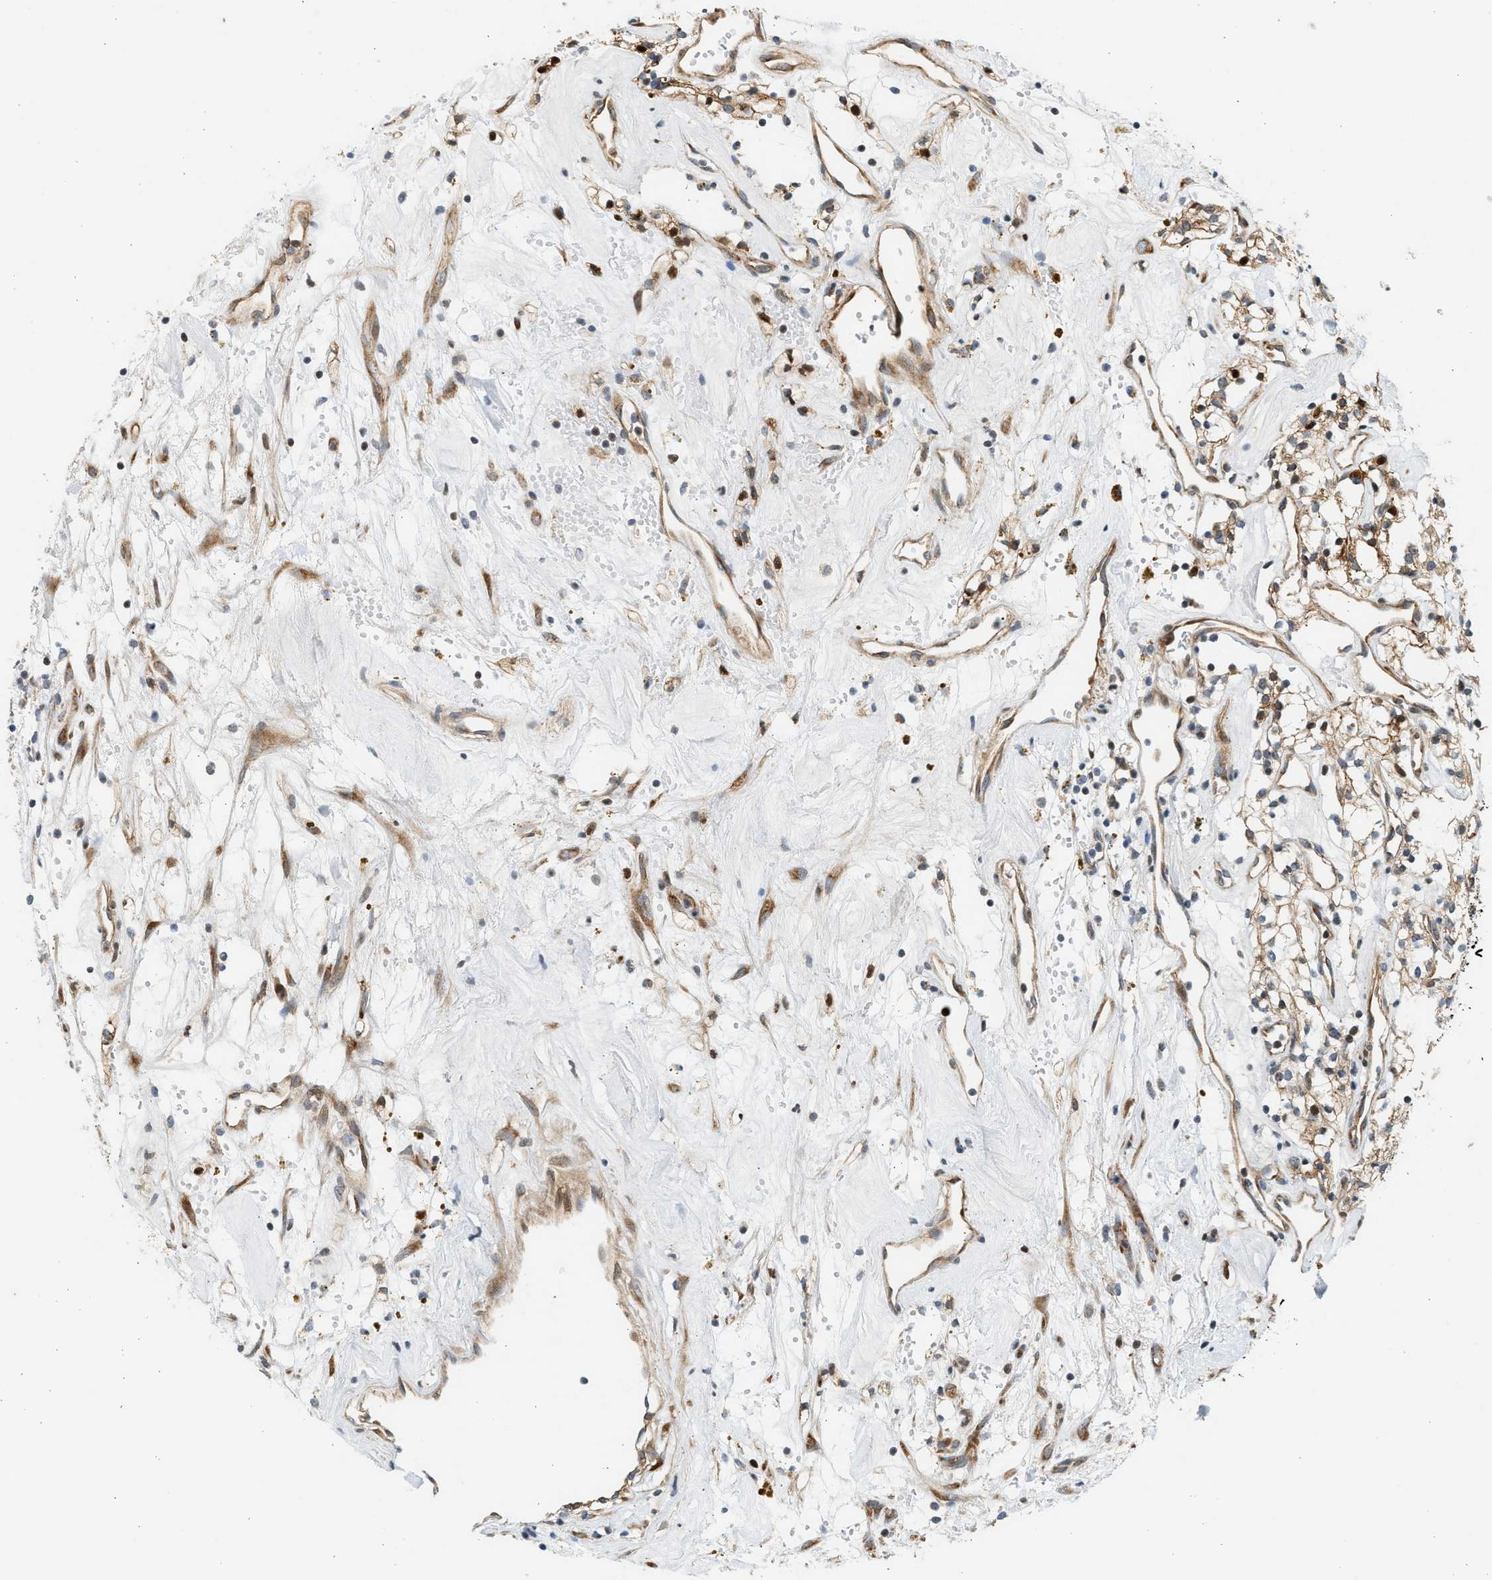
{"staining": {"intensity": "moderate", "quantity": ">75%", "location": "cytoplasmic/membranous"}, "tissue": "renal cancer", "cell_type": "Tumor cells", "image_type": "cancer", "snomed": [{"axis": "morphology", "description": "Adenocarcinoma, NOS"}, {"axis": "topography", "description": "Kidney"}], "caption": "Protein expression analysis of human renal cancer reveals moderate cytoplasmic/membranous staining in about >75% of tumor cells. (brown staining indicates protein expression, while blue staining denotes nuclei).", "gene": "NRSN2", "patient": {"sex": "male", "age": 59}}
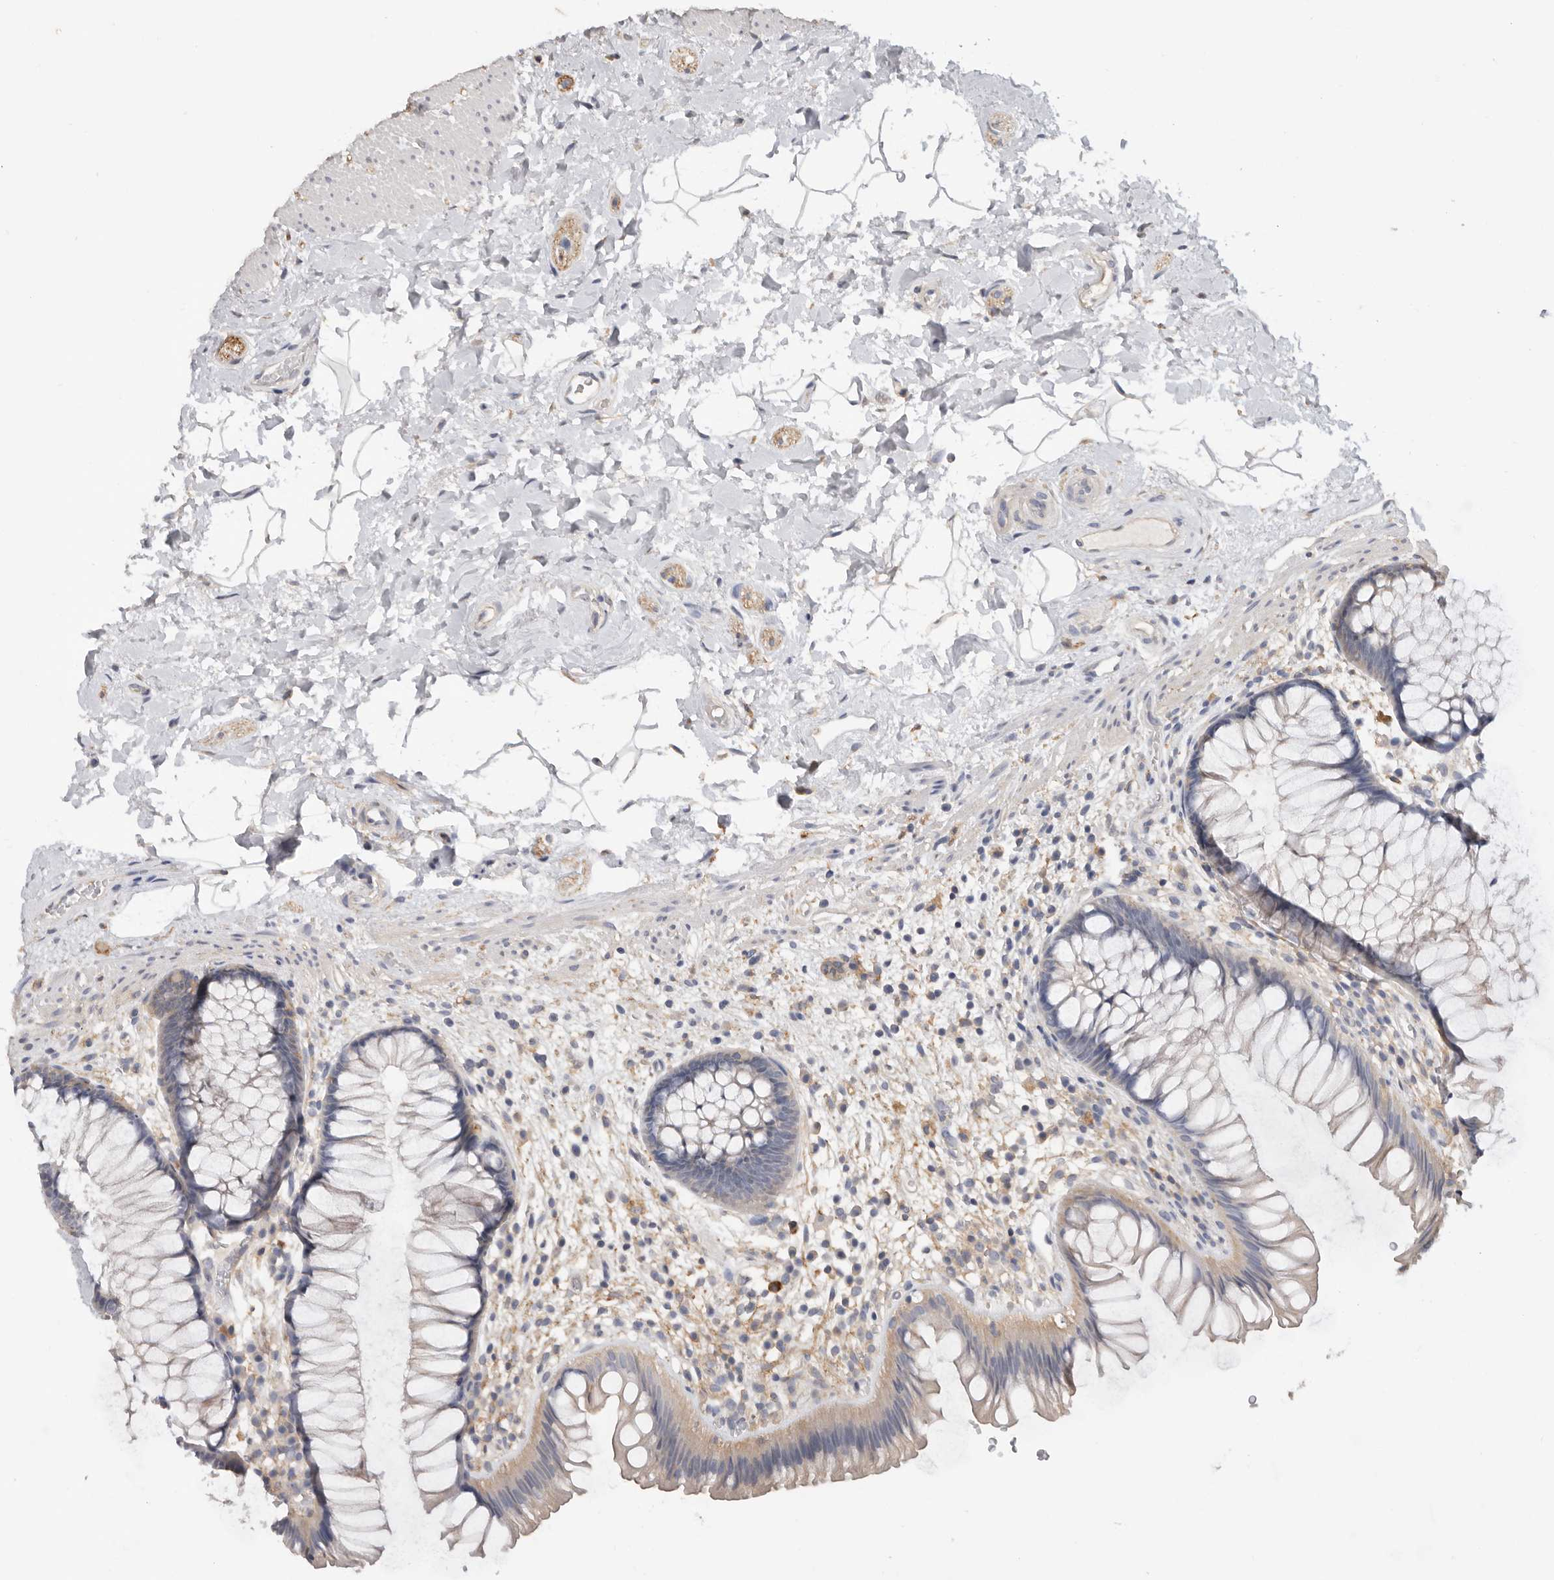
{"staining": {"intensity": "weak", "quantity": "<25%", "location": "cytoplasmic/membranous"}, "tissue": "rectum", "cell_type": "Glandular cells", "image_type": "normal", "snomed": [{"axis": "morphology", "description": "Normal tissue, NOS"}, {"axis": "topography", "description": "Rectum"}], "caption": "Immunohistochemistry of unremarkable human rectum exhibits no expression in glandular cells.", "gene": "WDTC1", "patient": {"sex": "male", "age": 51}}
* * *
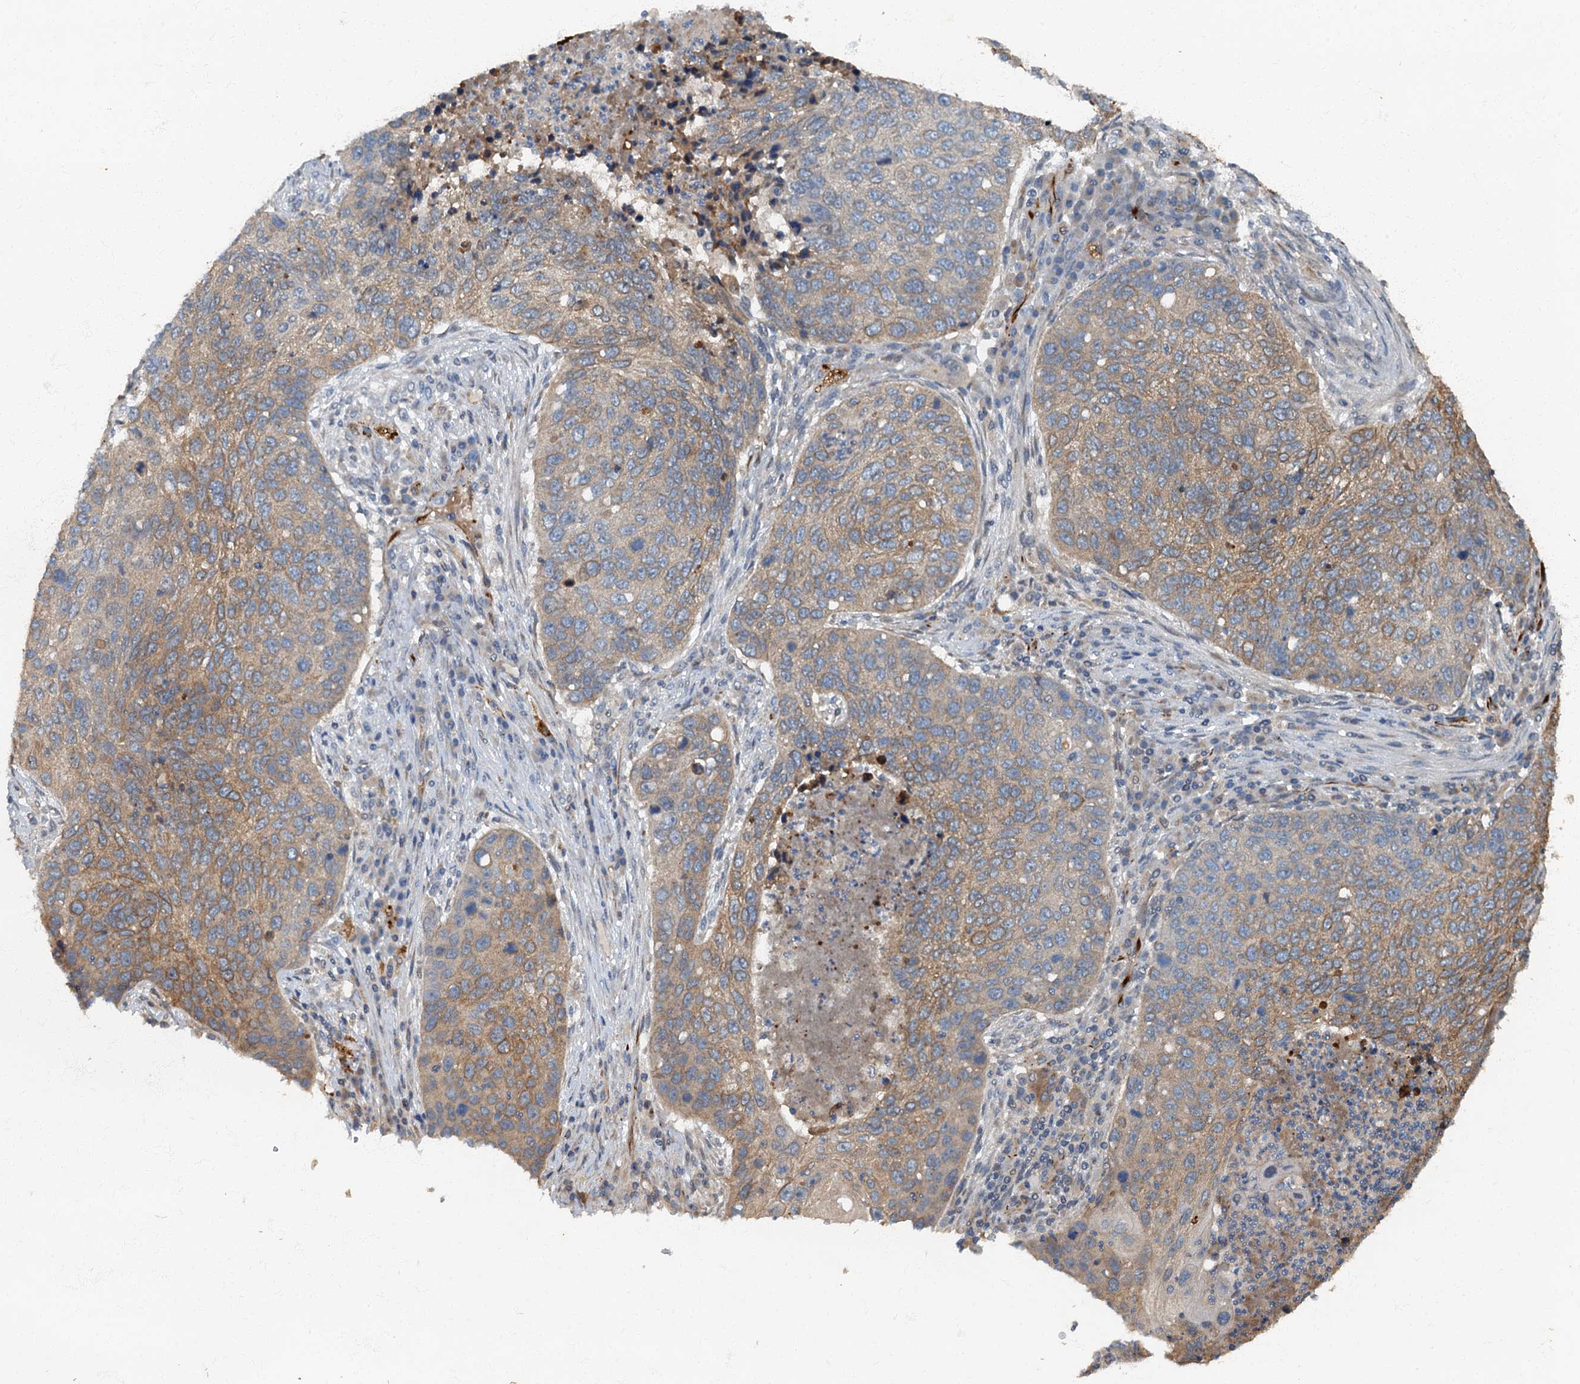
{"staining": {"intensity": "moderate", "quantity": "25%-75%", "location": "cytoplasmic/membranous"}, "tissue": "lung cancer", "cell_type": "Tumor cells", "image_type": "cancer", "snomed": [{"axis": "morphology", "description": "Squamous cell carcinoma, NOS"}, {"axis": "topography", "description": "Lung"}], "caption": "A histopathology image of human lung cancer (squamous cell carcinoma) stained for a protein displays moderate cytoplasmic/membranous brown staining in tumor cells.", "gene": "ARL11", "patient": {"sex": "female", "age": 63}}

*Requirement:* Although the records above contain pictures, the copy must not; set down exactly the lines from the one with "expression analysis of" up to and including the one with "of unremarkable human".

*Response to this task:*
{"staining": {"intensity": "moderate", "quantity": ">75%", "location": "cytoplasmic/membranous"}, "tissue": "renal cancer", "cell_type": "Tumor cells", "image_type": "cancer", "snomed": [{"axis": "morphology", "description": "Adenocarcinoma, NOS"}, {"axis": "topography", "description": "Kidney"}], "caption": "Protein expression analysis of human renal cancer reveals moderate cytoplasmic/membranous staining in about >75% of tumor cells. (brown staining indicates protein expression, while blue staining denotes nuclei).", "gene": "NRSN2", "patient": {"sex": "male", "age": 59}}
{"staining": {"intensity": "weak", "quantity": "<25%", "location": "cytoplasmic/membranous"}, "tissue": "rectum", "cell_type": "Glandular cells", "image_type": "normal", "snomed": [{"axis": "morphology", "description": "Normal tissue, NOS"}, {"axis": "topography", "description": "Rectum"}], "caption": "Immunohistochemistry of unremarkable human rectum exhibits no expression in glandular cells.", "gene": "WDTC1", "patient": {"sex": "male", "age": 51}}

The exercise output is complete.